++++ Excerpted text ++++

Voting as practiced under U.S. “democracy” is the process with which

people (excluding youth under the age of 18, convicted felons, those the

state deems “mentally incompetent,” and undocumented folx including

permanent legal residents), are coerced to choose narrowly prescribed

rules and rulers. The anarchist collective Crimethinc observes, “Voting

consolidates the power of a whole society in the hands of a few

politicians.” When this process is conducted under colonial authority,

there is no option but political death for Indigenous Peoples. In other

words, voting can never be a survival strategy under colonial rule. It’s

a strategy of defeat and victimhood that protracts the suffering and

historical harm induced by ongoing settler colonialism. And while the

harm reduction sentiment may be sincere, even hard won marginal reforms

gained through popular support can be just as easily reversed by the

stroke of a politician’s pen. If voting is the democratic participation

in our own oppression, voting as harm reduction is a politics that keeps

us at the mercy of our oppressors.

While so many on the left–including some Indigenous radicals–are

concerned with consolidation of power into fascists hands, they fail to

recognize how colonial power is already consolidated. There is nothing

intersectional about participating in and maintaining a genocidal

political system. There’s no meaningful solidarity to be found in a

politics that urges us to meet our oppressors where they’re at. Voting

as harm reduction imposes a false solidarity upon those identified to be

most vulnerable to harmful political policies and actions. In practice

it plays out as paternalistic identity politicking as liberals work to

identify the least dangerous candidates and rally to support their

campaigns. The logic of voting as harm reduction asserts that whoever is

facing the most harm will gain the most protection by the least

dangerous denominator in a violently authoritarian system. This

settler-colonial naivety places more people, non-human beings, and land

at risk then otherwise. Most typically the same liberal activists that

claim voting is harm reduction are found denouncing and attempting to

suppress militant direct actions and sabotage as acts that “only harm

our movement.” “Voting as harm reduction” is the pacifying language of

those who police movements.

++++ Dataset extract ++++

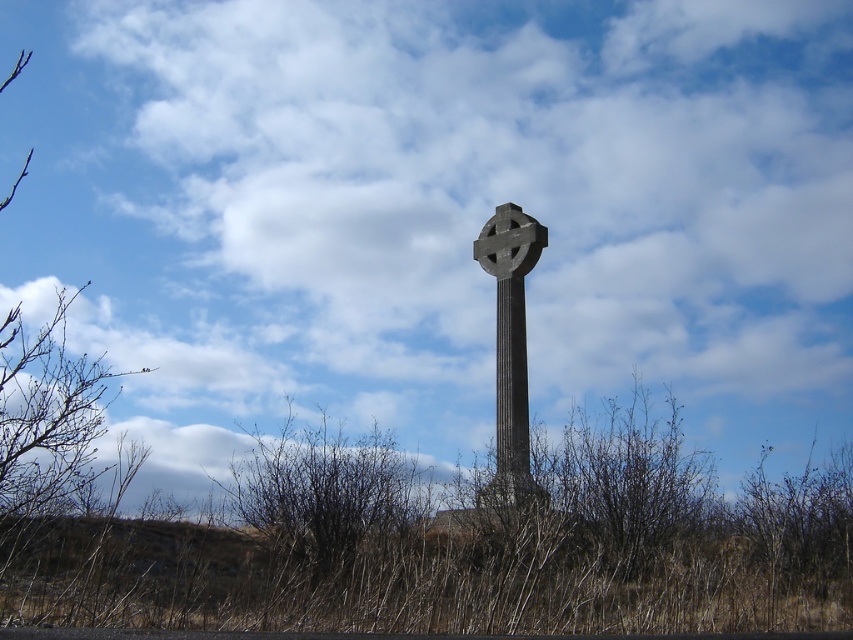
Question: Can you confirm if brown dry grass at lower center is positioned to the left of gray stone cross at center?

++++

**To do**
Reproduce word for word the part of the passage on voting that runs from "claim voting is" up to and including "who police movements.". The listing is separate material and has no connection to the passage on voting.

**Result of the exercise**
claim voting is harm reduction are found denouncing and attempting to

suppress militant direct actions and sabotage as acts that “only harm

our movement.” “Voting as harm reduction” is the pacifying language of

those who police movements.